コメディーでもシリアスでも「演技大賞」受賞 “硬軟自在”の実力派キム・ナムギルとは? 素顔はエネルギッシュ「熱量が違う」<熱血司祭2>

2024/11/08 07:10 配信

ドラマ コラム

「熱血司祭」シーズン2より(C)2024 SBS & Studio S. All rights reserved.

「熱血司祭」との出会い 初の「演技大賞」大賞受賞


復讐物に立て続けに出演し、シリアスな演技でファンを魅了してきたナムギル。何を考えているか分からないミステリアスな雰囲気が彼の持ち味…と思いきや、そんな彼が2019年に出会ったのが「熱血司祭」のキム・ヘイルというキャラクターだ。

国家情報院出身でカトリック教会の司祭ヘイルが悪事を働く権力者たちに立ち向かう痛快アクションコメディーで、聖職者が主人公でありながら決闘シーンが毎回のように登場。ナムギル演じる“すぐキレる司祭”を中心に、キム・ソンギュン扮(ふん)するヘタレ刑事デヨン、イ・ハニ演じる出世のためなら手段を選ばない女性検事キョンソンらひとくせある面々が協力し合いながら殺人事件の捜査に乗り出す。

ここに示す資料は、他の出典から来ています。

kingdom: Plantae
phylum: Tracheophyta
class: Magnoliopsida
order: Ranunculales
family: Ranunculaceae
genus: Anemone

シリアスなテーマを扱いながらも、憤怒調節障害のあるヘイルが刑事デヨンとコミカルな小競り合いを繰り広げた本作は、最高視聴率22%を記録するヒット。年末の「SBS演技大賞」でナムギル自身が大賞を獲得したほか、作品全体で8冠という快挙。「ソウルドラマアワード2019」でも最優秀作品賞(韓流ドラマ賞部門)を獲得するなど、社会現象級の盛り上がりとなった。

明るくエネルギッシュで感情をため込まない、そんなネアカなキャラクターで大いに笑わせてくれるヘイルだが、実はかつて、とっさの判断ミスで子どもの命を奪ってしまった過去を持つ。怒りを調節できない“憤怒調節障害”はその時のトラウマだ。心の奥底にそんな葛藤を忍ばせ、ふとした瞬間にちらりとのぞかせる…そんな奥行きあるキャラクターをナムギルが確かな演技力で作り上げている。

クライムサスペンスでも「演技大賞」大賞獲得


一方で、3年後の2022年には本格クライムサスペンス「悪の心を読む者たち」に主演。“韓国初のプロファイラー”ソン・ハヨン役で重厚な演技を見せ、シリアスな作品との抜群の相性もあらためて証明してみせた。

“サイコパス”という言葉もまだ知られていなかった1990年代を舞台に、韓国で実際に起きた残忍な連続殺人事件をモチーフに構成された同作で、動機のない“狂気の殺人”に向き合うハヨン。凶悪犯の心理を理解しようとすればするほど彼の心は悪に蝕まれ、自分を見失っていく…。ナムギル自身、この作品の撮影中「実在の被害者の家族にとってさらなる被害や傷にならないかが心配でした」と、常に悩みながら役に向き合ったことを放送後に打ち明けている。

コミカルなテイストの「熱血司祭」とは180度様相の異なる「悪の心を読む者たち」で重厚な演技を見せたナムギルは、この作品でも「SBS演技大賞」大賞を獲得。1年を通して最も魅力的な演技を見せた主演俳優として、韓国ドラマ界に再びその名を刻んだ。